С точки зрения доминирования милитаристской перспективы показательно постоянное употребление милитаристских терминов применительно к рассматриваемым регионам. Так, например, изучение Заполярья представляется как большая военная акция с применением военной риторики: «армия полярников»; «арктический фронт»; «штурмовать Арктику». Заголовок 1937 года: «Арктика и Северный полюс завоеваны нами!» [488] Дальнейшие примеры находим в многочисленных очерках — например, в тексте «По непроторенным дорогам» [489] , где речь об Арктике идет как о «крепости», которая покорена и где достигнута «победа» (при этом противник не изображается), или в очерке «В борьбе за Арктику» [490] , где уже само название произведения включает милитаристскую терминологию [491] .

488

Ср. McCannon,Tabula Rasa С. 243 и след.

489

Лавров Б.По непроторенным дорогам. С. 195 и след.

490

Самойлович P. Л.В борьбе за Арктику // Новый мир. 1935. № 3. С. 213 и след.

491

Здесь следует заметить, что в 1930-е годы милитаристская терминология в теме Северного полюса не была исключительно советской приметой. За полярный регион действительно велась межнациональная борьба, и это обстоятельство отразилось во многих нерусских изображениях — например, в популярных немецких книгах по истории полярных экспедиций: Berger Arthur.Der Kampf um den Nordpol. Bielefeld; Leipzig: Veihagen & Kiasing, 1931, или: Andr'ee S.A.Dem Pol entgegen. Leipzig: Brockhaus, 1930.

В зависимости от расположения региона в центре советских путешествий середины 1930-х годов стоит одно из двух обозначений границы: просто «граница» или «фронт». Парадигмой для развития понятия «граница» (тесно связанного с понятием «оборона» и определенно долженствующего соответствовать закрытости и отсутствию экспансивности) служил регион Дальнего Востока, которому угрожали военные действия со стороны Японии. Это проявляется уже в том, что большинство названий, содержащих понятие «граница» (например: «На границе» или «Граница на замке»), посвящены Дальнему Востоку и, кажется, именно так понимались и читателями. Павленко прямо писал в своем романе «На востоке»: «Я хотел показать людей на границе» [492] .

492

Павленко П. А.На востоке (см. примеч. 2). С. 546. По указанным причинам Дальний Восток стал в середине 1930-х годов одной из самых официозных тем. О работе над нею убедительно просили писателей лично Сталин и Горький (например, П. Павленко, достигшему здесь первого большого успеха, предложил обратиться к этой теме Горький). Другие же, сами выбиравшие ее, могли поддержать свою пошатнувшуюся репутацию, как режиссер Довженко в фильме «Аэроград» (1935). До этого его критиковали за формализм в фильме «Земля», но уже сценарий «Аэрограда» еще до съемок фильма он обсудил в Кремле в личном присутствии Сталина и членов политбюро.

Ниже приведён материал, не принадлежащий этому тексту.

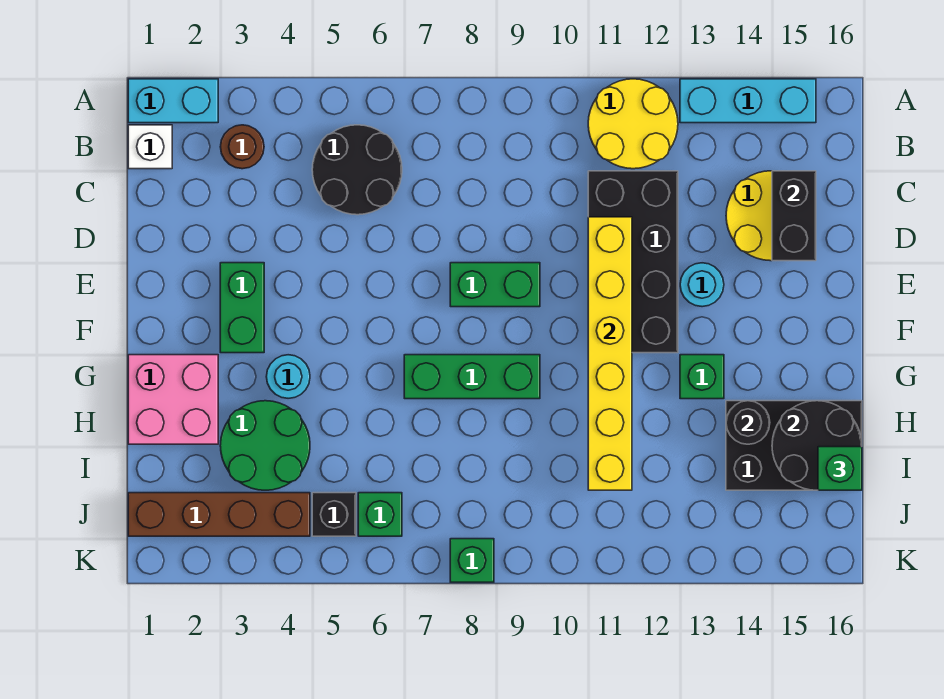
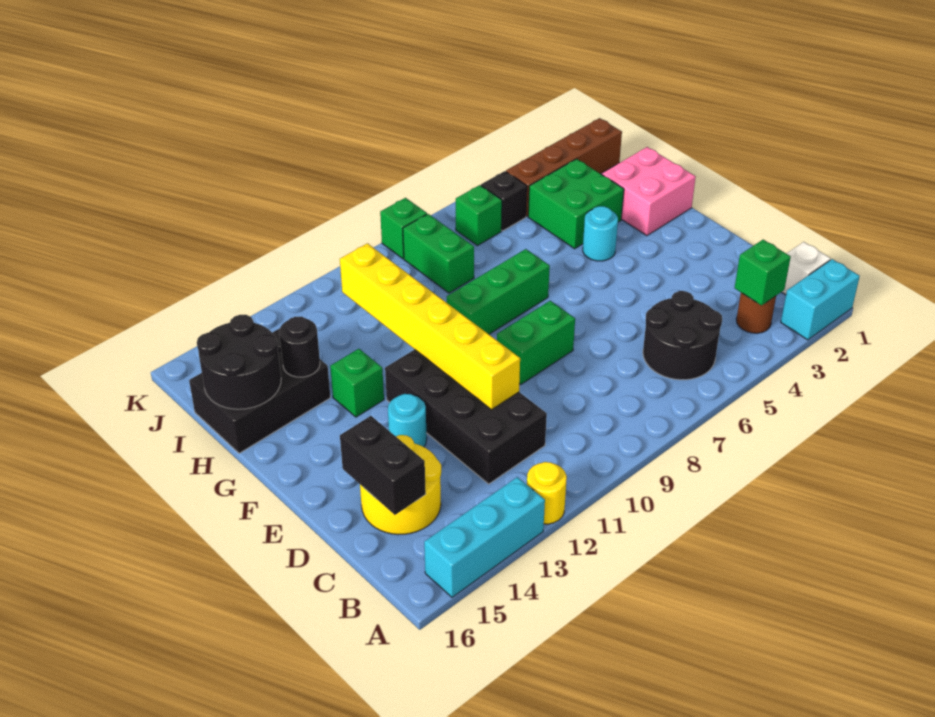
yellow round brick A11:B12 level 1 -> yellow round brick A12 level 1
green brick E3:F3 level 1 -> green brick I8:J8 level 1
green round brick H3:I4 level 1 -> green brick H3:I4 level 1
green brick I16 level 3 -> green brick B3 level 2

Напротив, ареной явно экспансивной фронтовой риторики стали многочисленные тексты тех лет об экспедициях и полетах в Арктику.

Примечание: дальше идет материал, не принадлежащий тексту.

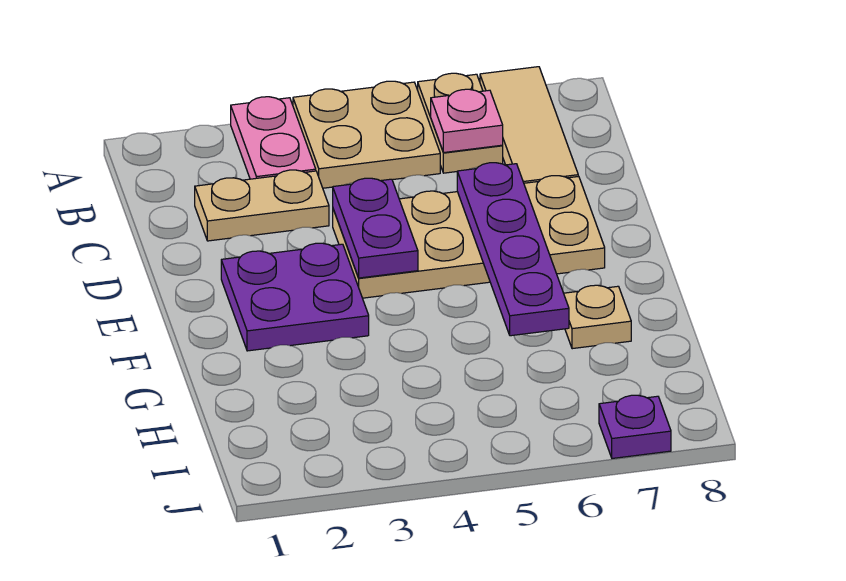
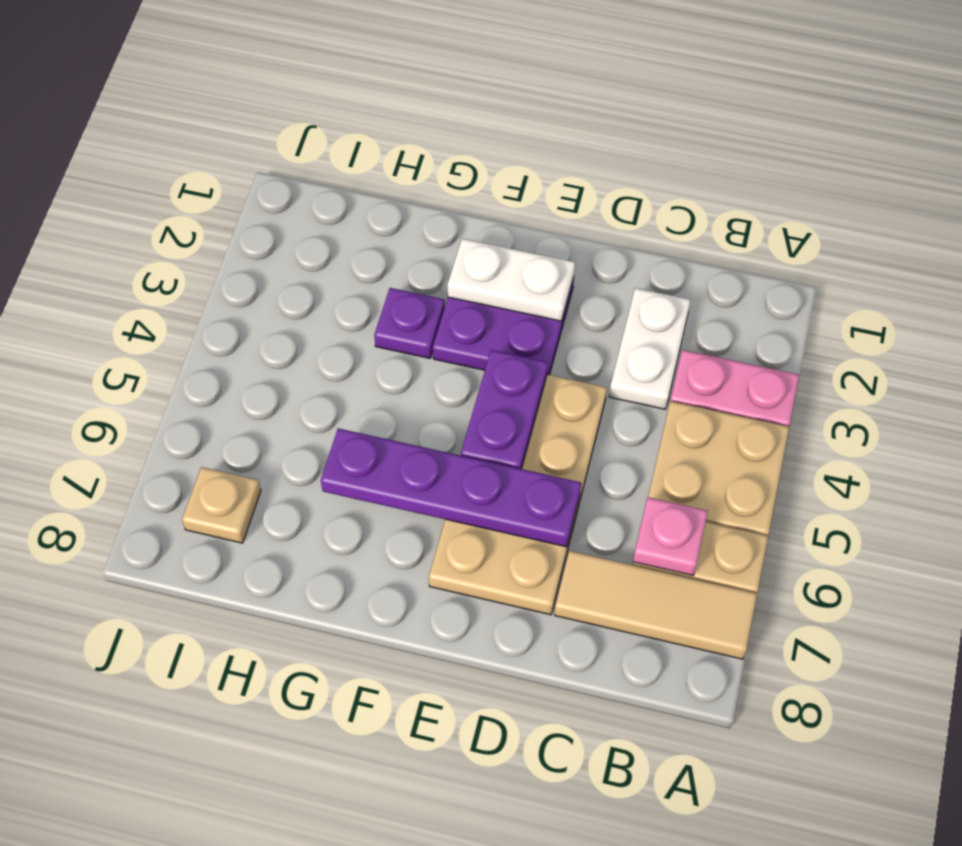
tan plate C2:C3 level 1 -> white plate C2:C3 level 1
purple plate D4:E4 level 2 -> purple plate E4:E5 level 2
none -> white plate E2:F2 level 2
tan plate G7 level 1 -> tan plate I7 level 1
purple plate J7 level 1 -> purple plate G3 level 1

Однако и тексты и фильмы о Дальнем Востоке все же свидетельствовали о том, что «граница» может пониматься вполне экспансивно; сравнение четко показывает, что в основе как текстов о путешествиях в Арктику, так и тех, что посвящены строительству или обороне на Дальнем Востоке, лежит тот же самый концепт границы.

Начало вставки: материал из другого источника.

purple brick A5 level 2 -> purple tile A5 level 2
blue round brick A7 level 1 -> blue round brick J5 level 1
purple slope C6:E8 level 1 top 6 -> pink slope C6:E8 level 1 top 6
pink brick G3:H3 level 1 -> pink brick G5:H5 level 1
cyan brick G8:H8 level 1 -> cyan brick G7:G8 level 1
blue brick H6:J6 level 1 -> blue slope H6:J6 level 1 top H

Вениамин Каверин дает некоторое представление о том, как пытались избежать противоречия между двумя концептами границы, когда он пишет в своем романе «Два капитана» (1944) о типичных первооткрывателях Арктики: Север одарил их силой, и на Север они возвращают ее. Они расширили границы цивилизации в мире, а на войне охраняют их [493] .

493

См. об этом: McCannon.Tabula rasa. S. 245.

Но именно этим и отличаются советские травелоги середины 1930-х годов от других. Путешествие здесь не имплицирует, как это обычно бывает, сначала переход границы, а затем познание чужого или в любом случае другого пространства — оно означает здесь скорее приближение к границе. Граница является целью. Но вследствие этого появляется специфическое, не типичное для травелога отношение к чужому, другому пространству по ту сторону рубежа: граница в травелогах 1930-х годов остается неперейденной, а (если продолжать пользоваться военной терминологией) продвинутой фронтом, фронтиром и поэтому приобщающей и трансформирующей новое завоеванное пространство. Другое, чужое по ту сторону границы больше не представляет в этих псевдотравелогах никакой ценности, скорее даже несет негативную нагрузку, так как в принципе подлежит уничтожению.